*** Opening Study material ***

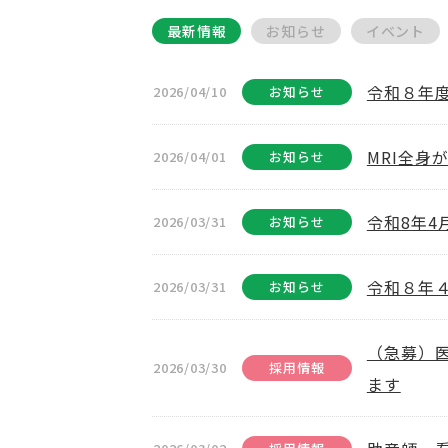
最新情報
お知らせ
イベント
令和８年
2026/04/10
お知らせ
MRI全身
2026/04/01
お知らせ
令和8年
2026/03/31
お知らせ
令和８年
2026/03/31
お知らせ
（急募）
2026/03/30
採用情報
ます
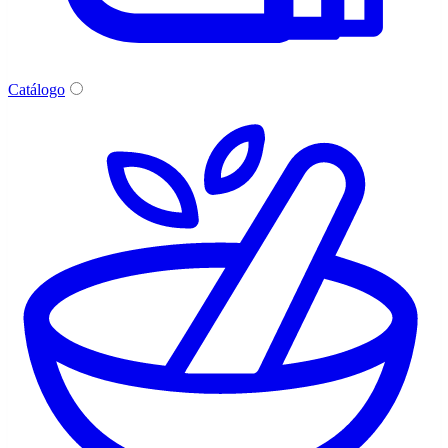
Catálogo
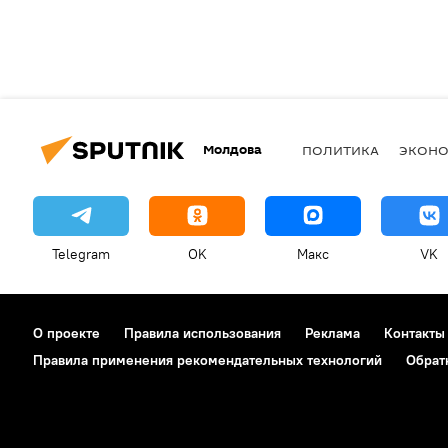
Молдова
ПОЛИТИКА
ЭКОН
Telegram
OK
Макс
VK
О проекте
Правила использования
Реклама
Контакты
Правила применения рекомендательных технологий
Обрат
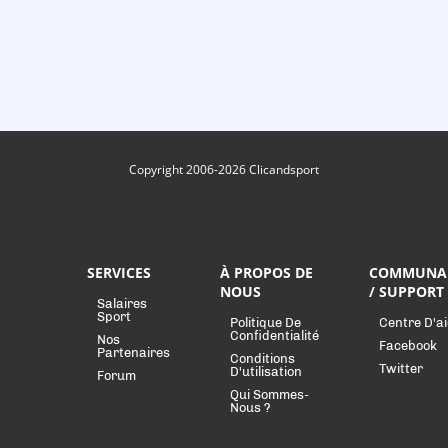
Copyright 2006-2026 Clicandsport
SERVICES
À PROPOS DE
COMMUNA
NOUS
/ SUPPORT
Salaires
Sport
Politique De
Centre D'a
Confidentialité
Nos
Facebook
Partenaires
Conditions
Twitter
D'utilisation
Forum
Qui Sommes-
Nous ?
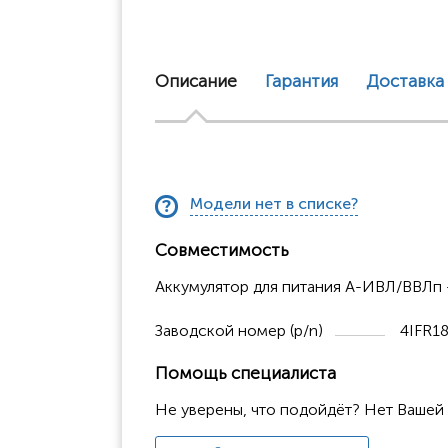
Описание
Гарантия
Доставка
Модели нет в списке?
Совместимость
Аккумулятор для питания А-ИВЛ/ВВЛп - 
Заводской номер (p/n)
4IFR1
Помощь специалиста
Не уверены, что подойдёт? Нет Вашей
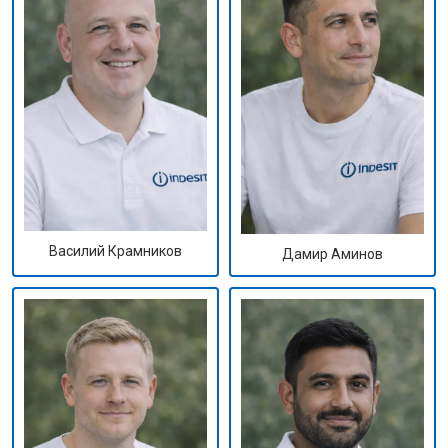
Василий Крамников
Дамир Аминов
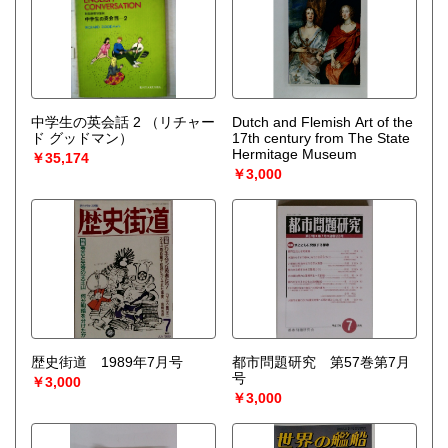
中学生の英会話 2
（リチャー
Dutch and Flemish Art of the
ド グッドマン）
17th century from The State
Hermitage Museum
￥35,174
￥3,000
歴史街道 1989年7月号
都市問題研究 第57巻第7月
号
￥3,000
￥3,000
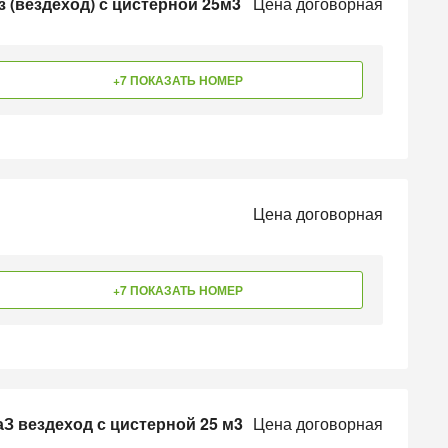
 (вездеход) с цистерной 25м3
Цена договорная
+7 ПОКАЗАТЬ НОМЕР
Цена договорная
+7 ПОКАЗАТЬ НОМЕР
З вездеход с цистерной 25 м3
Цена договорная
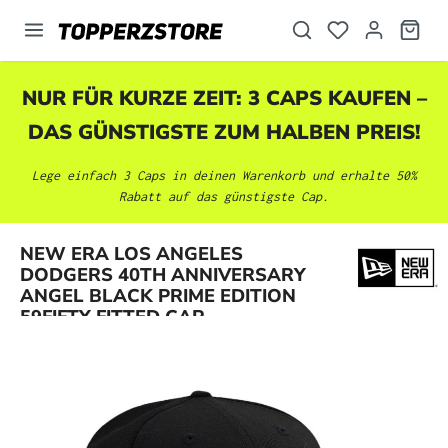
alt springen
NUR FÜR KURZE ZEIT: 3 CAPS KAUFEN –
DAS GÜNSTIGSTE ZUM HALBEN PREIS!
Lege einfach 3 Caps in deinen Warenkorb und erhalte 50%
Rabatt auf das günstigste Cap.
NEW ERA LOS ANGELES
Bildergalerie überspringen
DODGERS 40TH ANNIVERSARY
ANGEL BLACK PRIME EDITION
59FIFTY FITTED CAP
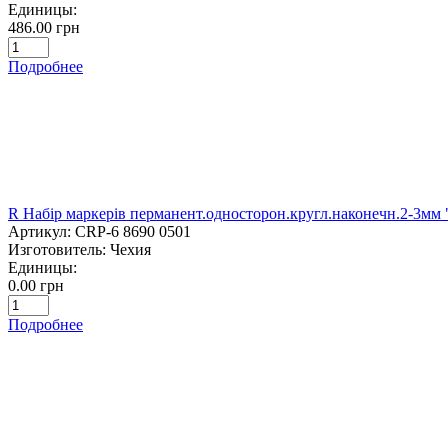
Единицы:
486.00 грн
Подробнее
R Набір маркерів перманент.односторон.кругл.наконечн.2-3мм 
Артикул:
CRP-6 8690 0501
Изготовитель:
Чехия
Единицы:
0.00 грн
Подробнее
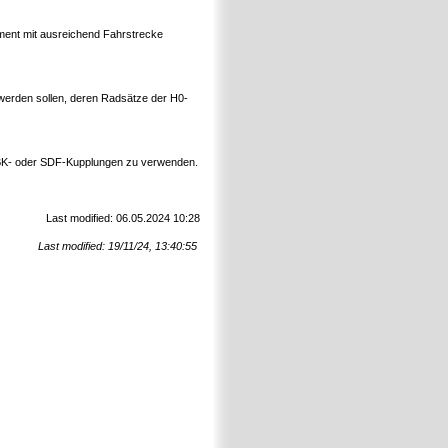
ment mit ausreichend Fahrstrecke
t werden sollen, deren Radsätze der H0-
t, OBK- oder SDF-Kupplungen zu verwenden.
Last modified: 06.05.2024 10:28
Last modified: 19/11/24, 13:40:55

*** Closing Study material ***

— Action item —
Express the lines of the data as a JSON list of strings, one string per line and no blank lines. Begin with the line that contains "ment mit ausreichend Fahrstrecke" and continue through the last line of the data.

— Reply —
[
  "ment mit ausreichend Fahrstrecke",
  "t werden sollen, deren Radsätze der H0-",
  "t, OBK- oder SDF-Kupplungen zu verwenden.",
  "Last modified: 06.05.2024 10:28",
  "Last modified: 19/11/24, 13:40:55"
]